### Brief 1
Reproduce the records verbatim, from their beginning through the line containing "Temmuz 26, 2026", and omit the pictures from your reproduction.

### Source document
────
A defining moment in Canadian history occured in March 1928, when the “persons case” appeared before the Supreme Court of Canada.
After years of frustration, Emily Murphy, who wanted to become the nation’s first female senator, looked to her brother and his fellow lawyers to come up with a plan to overcome the impasse over the definition of the word “persons,” which had been used to hinder her aspirations. In 1927, Murphy’s brother advised her that Section 60 of the Supreme Court of Canada Act allowed any five persons to initiate an appeal for clarification of any part of the BNA Act.
Murphy then joined with feminists Henrietta Muir Edwards, Irene Parlby, Louise McKenney and Nellie McClung to fight for the right to be “persons” in the eyes of the law. The five women from Alberta brought their petition to the attention of the Supreme Court of Canada. Their argument was finally heard on March 14, 1928. But, the Supreme Court’s opinion was that Canadian women along with “children, criminals and idiots” were not legally “persons.”
In the modern concept, it is a rather surprising commentary from a panel of supposedly sage men charged with bringing justice to Canadians. But at the time, it accurately reflected the male consensus that women were fit only for raising children and keeping a home. In the Manitoba Legislature, Premier Sir Rodmond Roblin, who opposed suffrage, had years before said giving the vote to women was “a retrograde movement, that it would break up the home.”
The Supreme Court in part based their decision on the fact that only male pronouns were used in the BNA Act and that in England no woman had thus far been appointed to the House of Lords.
Angered at the court’s ruling, the five then entered an appeal with the Privy Council in London, England which was then the final court of appeal in the British Empire. Canadian Prime Minister King favoured their petition and gave the five women moral and financial support.
The women who put forward the case, now referred to as the Famous Five, have in recent years been getting more attention for their role in advancing the cause of women’s rights, such as a statue grouping in their honour standing on Parliament Hill.
The fact that women were not “persons” under British law was brought to the attention of Murphy on July 1, 1916, which happened to be her first day of sitting on the magistrate’s bench of the newly-created Women’s Court in Edmonton, Alberta. Defence attorney Eardley Jackson, enraged at a stiff sentence given to a bootlegger client, shouted at the first woman magistrate in the British Empire: “You’re not even a person. You have no right to be holding court!”
Murphy asked Jackson to clarify his outburst. He replied: “Under British Common Law, in a decision handed down in 1876, the status of women is this: ‘Women are persons in matters of pains and penalties, but are not persons in matters of rights and privileges.’ Therefore, since the office of magistrate is a privilege, the present incumbent is here illegally. No decisions of her court can be binding.”
Murphy noted his objection and then proceeded with the sentencing.
Obviously, Murphy was quite taken aback, later telling a friend that her first day on the bench was “as pleasant an experience as running a rapids without a guide!”
Each time Jackson appeared in court before Murphy, he made the same objection, which caught on with other lawyers when they defended clients before the female magistrate. The practice even spread to Calgary where a ruling by magistrate Alice Jamieson was similarly challenged.
Jamieson gave a prostitute a six-month hard labour sentence, the maximum term of imprisonment under the Criminal Code. Defence attorney John McKinley Cameron blurted out, “I shall see that your decision is overruled!”
────
### Record excerpts
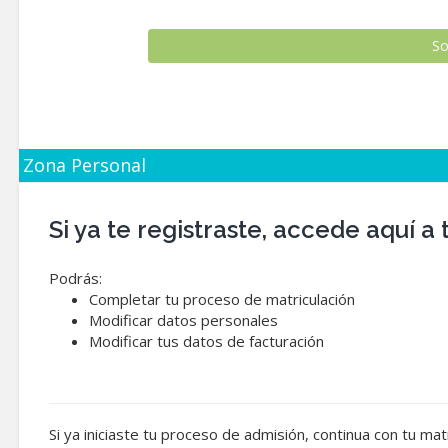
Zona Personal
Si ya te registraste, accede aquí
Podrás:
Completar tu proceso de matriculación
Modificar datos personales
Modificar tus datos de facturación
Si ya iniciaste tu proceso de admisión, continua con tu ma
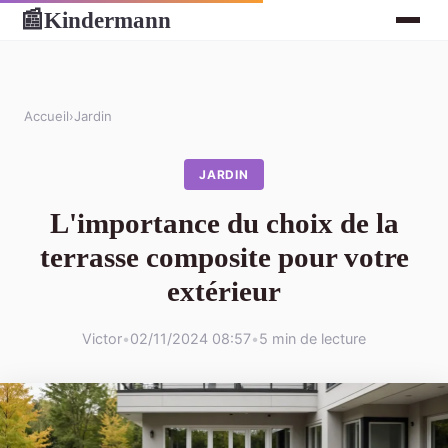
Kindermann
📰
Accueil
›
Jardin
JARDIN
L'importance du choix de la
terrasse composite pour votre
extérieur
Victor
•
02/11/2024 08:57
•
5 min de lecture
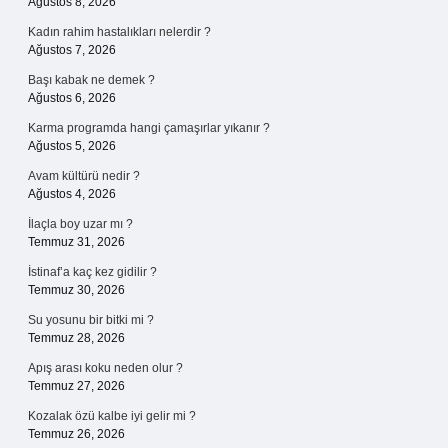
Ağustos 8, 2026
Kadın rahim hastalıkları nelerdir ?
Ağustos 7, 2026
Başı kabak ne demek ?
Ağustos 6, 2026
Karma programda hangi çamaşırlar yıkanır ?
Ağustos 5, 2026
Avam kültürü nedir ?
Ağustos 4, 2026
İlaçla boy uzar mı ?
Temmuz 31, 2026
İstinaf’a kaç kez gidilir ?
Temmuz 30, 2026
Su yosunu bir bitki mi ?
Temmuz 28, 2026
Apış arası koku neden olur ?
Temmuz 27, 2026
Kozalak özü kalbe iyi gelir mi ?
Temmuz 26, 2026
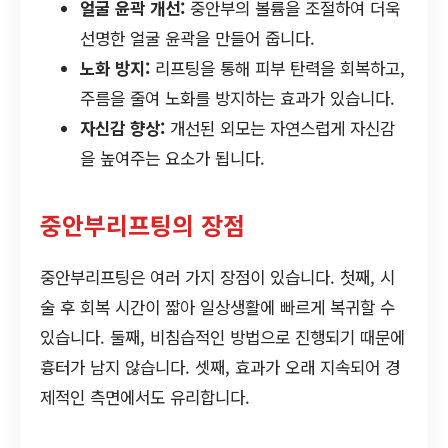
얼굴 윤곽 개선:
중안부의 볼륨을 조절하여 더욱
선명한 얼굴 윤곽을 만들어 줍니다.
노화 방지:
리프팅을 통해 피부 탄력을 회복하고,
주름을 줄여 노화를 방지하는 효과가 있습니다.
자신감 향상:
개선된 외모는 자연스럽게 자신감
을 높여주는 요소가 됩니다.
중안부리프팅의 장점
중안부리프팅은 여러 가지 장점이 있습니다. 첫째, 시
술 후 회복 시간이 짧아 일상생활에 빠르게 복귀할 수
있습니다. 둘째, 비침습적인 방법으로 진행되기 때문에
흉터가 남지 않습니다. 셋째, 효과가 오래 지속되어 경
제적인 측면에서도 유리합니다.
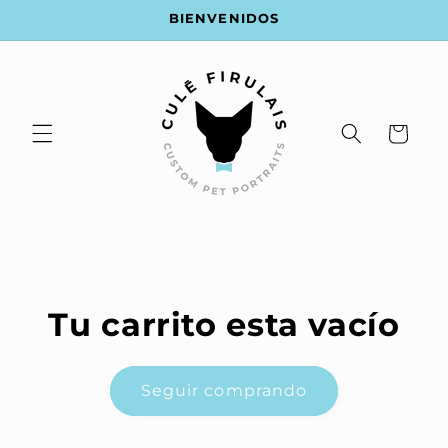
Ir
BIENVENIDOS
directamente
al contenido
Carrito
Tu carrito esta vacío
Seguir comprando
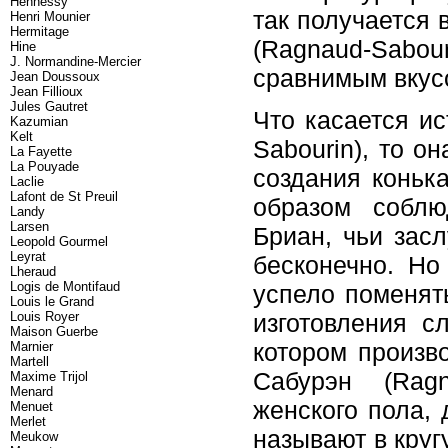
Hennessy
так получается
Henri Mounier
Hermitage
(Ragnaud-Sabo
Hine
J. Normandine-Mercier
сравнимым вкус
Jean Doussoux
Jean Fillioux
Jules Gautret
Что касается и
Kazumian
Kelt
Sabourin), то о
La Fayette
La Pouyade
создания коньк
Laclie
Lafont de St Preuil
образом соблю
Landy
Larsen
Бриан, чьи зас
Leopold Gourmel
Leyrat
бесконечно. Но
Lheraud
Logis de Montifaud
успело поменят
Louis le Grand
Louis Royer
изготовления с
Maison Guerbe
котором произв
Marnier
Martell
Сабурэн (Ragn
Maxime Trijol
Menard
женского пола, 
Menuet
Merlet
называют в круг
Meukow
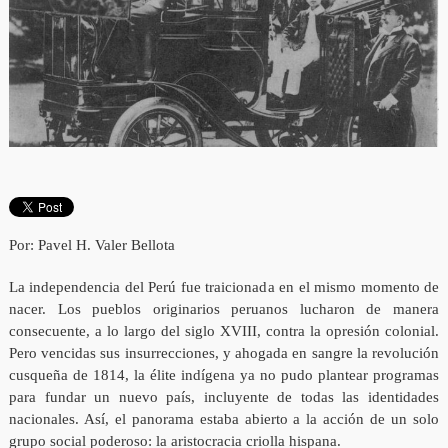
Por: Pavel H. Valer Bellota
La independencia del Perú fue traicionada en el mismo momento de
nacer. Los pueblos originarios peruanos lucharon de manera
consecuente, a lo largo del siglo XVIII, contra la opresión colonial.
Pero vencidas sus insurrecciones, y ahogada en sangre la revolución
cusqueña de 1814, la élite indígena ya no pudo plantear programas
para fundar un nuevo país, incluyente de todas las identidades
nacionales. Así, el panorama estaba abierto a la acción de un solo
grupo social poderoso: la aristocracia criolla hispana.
────
### Brief 2
Continue the account of the persons case from the point at which it stops.

### Answer box 1
Zona Personal
Si ya te registraste, accede aquí
Podrás:
Completar tu proceso de matriculación
Modificar datos personales
Modificar tus datos de facturación
Si ya iniciaste tu proceso de admisión, continua con tu ma
Kindermann
📰
Accueil
›
Jardin
JARDIN
L'importance du choix de la
terrasse composite pour votre
extérieur
Victor
•
02/11/2024 08:57
•
5 min de lecture
Ağustos 8, 2026
Kadın rahim hastalıkları nelerdir ?
Ağustos 7, 2026
Başı kabak ne demek ?
Ağustos 6, 2026
Karma programda hangi çamaşırlar yıkanır ?
Ağustos 5, 2026
Avam kültürü nedir ?
Ağustos 4, 2026
İlaçla boy uzar mı ?
Temmuz 31, 2026
İstinaf’a kaç kez gidilir ?
Temmuz 30, 2026
Su yosunu bir bitki mi ?
Temmuz 28, 2026
Apış arası koku neden olur ?
Temmuz 27, 2026
Kozalak özü kalbe iyi gelir mi ?
Temmuz 26, 2026

### Answer box 2
He appealed both her decision and her right to sit as a magistrate. The legitimacy of women judges was upheld in Alberta but they still had to bring their case to the rest of the land, which was not as liberal-minded on womens’ right to hold public office.
Recognizing that Murphy was a leader in the battle against systemic inequity, the Women’s Club of Montreal in 1921 approached then Prime Minister Arthur Meighen — the only PM ever from Manitoba — to reward Murphy for her hard work through an appointment to the Senate. Meighen replied that his legal department had told him appointing a woman contravened the British North America Act so he refused to make the appointment. The act specified that only “quality persons” could serve in the Senate, and as British Common Law quite clearly stated, women were not counted among “persons.”
Amazingly, the need to be a “person” only applied to appointed government positions such as the Senate. A woman after 1917 could be elected and serve in the House of Commons.
Finally on October 18, 1929, the Supreme Court of Canada decision was overturned, and women were declared to be “persons.”
Lord Sankey, Lord Chancellor of the Privy Council, announced the decision of the five lords, who described the exclusion of women from federal office as “a relic of days more barbarous than ours ..., and to ask why the word (person) should include females, the obvious answer is, why should it not?”
Newspapers throughout the British Empire ran banner headlines that declared: “Women are PERSONS! “
Women had acknowledgment of their legal status and the same rights and privileges granted to men. But, that didn’t mean that men were willing to forgo their dominance of the political process. Even a so-called egalitarian, Labour MP J.S. Woodsworth of Winnipeg, declared, “I still don’t think a woman has a place in politics.”
Unfortunately for Murphy, the first woman appointed to the Senate (1930) following the Persons Case was Cairine Wilson, who, according to Jean Bannerman, writer of the 1977 book Leading Ladies, “had done yeomen service for her (Liberal) party, but she was not a feminist ... When she heard the news Emily was bitterly disappointed. But all she said was: ‘Cairine Wilson is a good woman.’”
Murphy’s ambition may have been thwarted, but she had every reason to be proud of the success the Famous Five enjoyed for making women “persons” in the eyes of the law.